ENTRIES SHOWN Start Marker
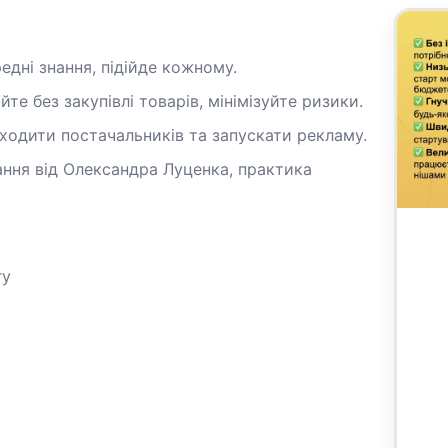
редні знання, підійде кожному.
те без закупівлі товарів, мінімізуйте ризики.
ходити постачальників та запускати рекламу.
ання від Олександра Луценка, практика
гу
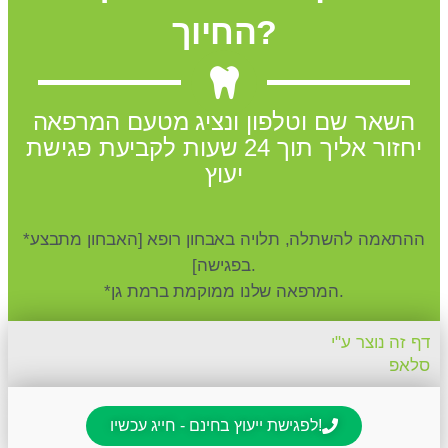
החיוך?
השאר שם וטלפון ונציג מטעם המרפאה
יחזור אליך תוך 24 שעות לקביעת פגישת
יעוץ
*ההתאמה להשתלה, תלויה באבחון רופא [האבחון מתבצע
בפגישה].
*המרפאה שלנו ממוקמת ברמת גן.
דף זה נוצר ע"י
סלאפ
לפגישת ייעוץ בחינם - חייג עכשיו!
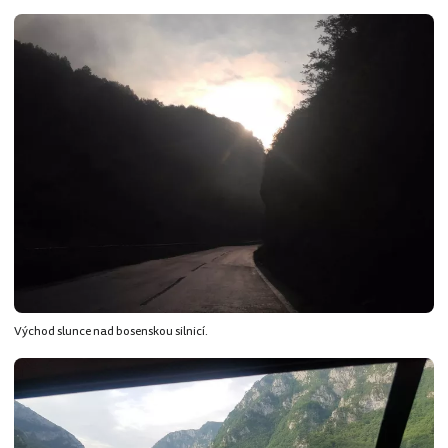
Východ slunce nad bosenskou silnicí.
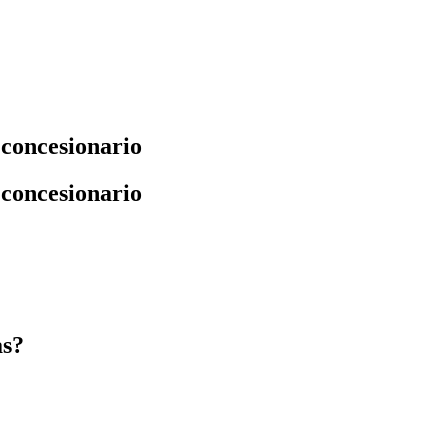
 concesionario
 concesionario
as?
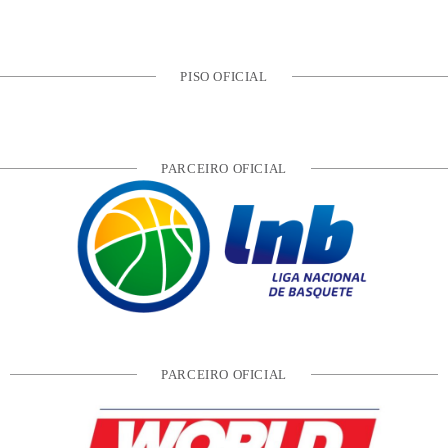
PISO OFICIAL
PARCEIRO OFICIAL
PARCEIRO OFICIAL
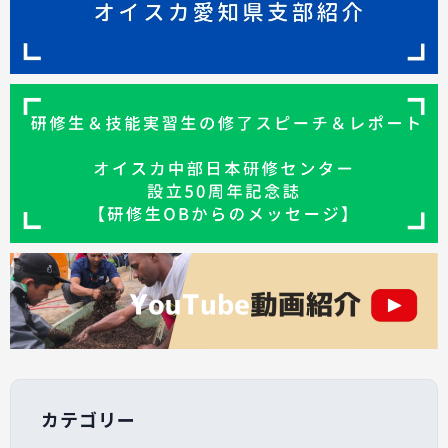
カテゴリー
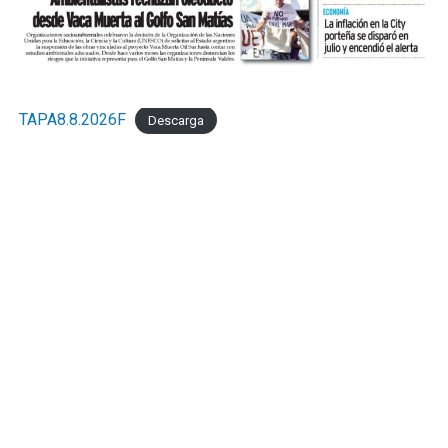
TAPA8.8.2026F
Descarga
ENTRIES SHOWN End Marker
*WHAT TO WORK ON*
Lines that contain "המרפאה" are the result; find them in the entries above and copy each one.

*ANSWER FOR THE TASK*
השאר שם וטלפון ונציג מטעם המרפאה
*המרפאה שלנו ממוקמת ברמת גן.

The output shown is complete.